Arizona sued by U.S. over improvised wall

A long row of double-stacked shipping contrainers provide a new wall between the United States and Mexico in the remote section area of San Rafael Valley, Ariz., last week.
(AP/Ross D. Franklin)
A long row of double-stacked shipping contrainers provide a new wall between the United States and Mexico in the remote section area of San Rafael Valley, Ariz., last week. (AP/Ross D. Franklin)


PHOENIX -- The U.S. government sued Arizona Gov. Doug Ducey and the state Wednesday over the placement of shipping containers as a barrier on the border with Mexico, saying it is trespassing on federal lands.

The complaint filed in U.S. District Court comes three weeks before the Republican governor steps aside for Democratic Gov.-elect Katie Hobbs, who has said she opposes the construction.

Ducey told U.S. officials earlier this week that Arizona stands ready to help remove the containers, which he says were placed as a temporary barrier. But he wants the U.S. government to say when it will fill any remaining gaps in the permanent border wall as it announced it would a year ago.

The U.S. "owes it to Arizonans and all Americans to release a timeline," he wrote in a Tuesday letter, responding to news of the pending federal complaint.

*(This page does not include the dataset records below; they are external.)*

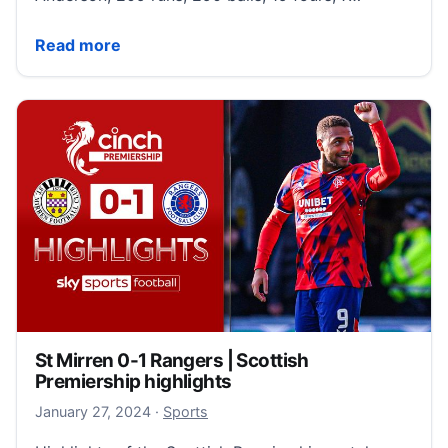
(Sky Sports)
Read more
St Mirren 0-1 Rangers | Scottish
Premiership highlights
January 27, 2024
January 27, 2024
·
Sports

Border security was a focus of Donald Trump's presidency and remains a key issue for Republican politicians.

The complaint by the Department of Justice asks the court that Arizona be ordered to halt placement and remove the containers in remote San Rafael Valley in easternmost Cochise County. The work placing up to 3,000 containers at a cost of $95 million is about a third complete, but protesters concerned about its impact on the environment have held up work in recent days.

"Officials from Reclamation and the Forest Service have notified Arizona that it is trespassing on federal lands," the complaint reads. The action also seeks damages to compensate the United States to fix any damage along the border.

The Justice Department sued on behalf of the Bureau of Reclamation, the Department of Agriculture and the Forest Service it oversees.

U.S. Agriculture Secretary Tom Vilsack said in a statement from Washington that the project "is not an effective barrier, it poses safety hazards to both the public and those working in the area and has significantly damaged public land."

"We need serious solutions at our border, with input from local leaders and communities. Stacking shipping containers is not a productive solution," Vilsack said.

The complaint was applauded by U.S. Rep. Raul M. Grijalva, a Democrat who represents southern Arizona. He called the project an "illegal junkyard border wall."

Russ McSpadden, Southwest conservation advocate for the Center for Biological Diversity, said the federal complaint "should be the beginning of the end of Doug Ducey's lawless assault on protected national forest lands and endangered wildlife."

Ducey wrote federal officials after being informed of their intent to file the complaint and rejected their argument that the containers "present serious public safety risks and environmental harms."

"The number one public safety risk and environmental harm has come from inaction by the federal government to secure our border," Ducey wrote, with the January 2021 halt in the building of Trump's border wall resulting in "an ever-increasing number of migrants who continue to flow into the state."

Ducey's move comes amid a record flow of migrants arriving at the border. U.S. border officials have stopped migrants 2.38 million times in the fiscal year that ended Sept. 30, up 37% from the year before. The annual total surpassed 2 million for the first time in August and is more than twice the highest level during Trump's presidency, in 2019.